* TASK DESCRIPTION
Can you rewrite these lines with "masks" changed to "outlines", keeping everything else the same and leaving the pictures out?

==================================================

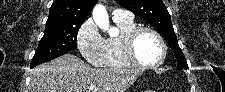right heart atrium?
Here are the masks:
<instances>
[{
  "label": "right heart atrium",
  "mask_w": 225,
  "mask_h": 92,
  "mask_svg": "<svg viewBox=\"0 0 225 92\" xmlns=\"http://www.w3.org/2000/svg\"><path fill=\"white\" fill-rule=\"evenodd\" d=\"M76 43L87 63L95 67L106 65L105 39L93 19H87L80 26L76 36Z\"/></svg>",
  "instance_id": "right-heart-atrium-1"
}]
</instances>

==================================================

* EXERCISE RESULT
right heart atrium?
Here are the outlines:
<instances>
[{
  "label": "right heart atrium",
  "mask_w": 225,
  "mask_h": 92,
  "mask_svg": "<svg viewBox=\"0 0 225 92\" xmlns=\"http://www.w3.org/2000/svg\"><path fill=\"white\" fill-rule=\"evenodd\" d=\"M76 43L87 63L95 67L106 65L105 39L93 19H87L80 26L76 36Z\"/></svg>",
  "instance_id": "right-heart-atrium-1"
}]
</instances>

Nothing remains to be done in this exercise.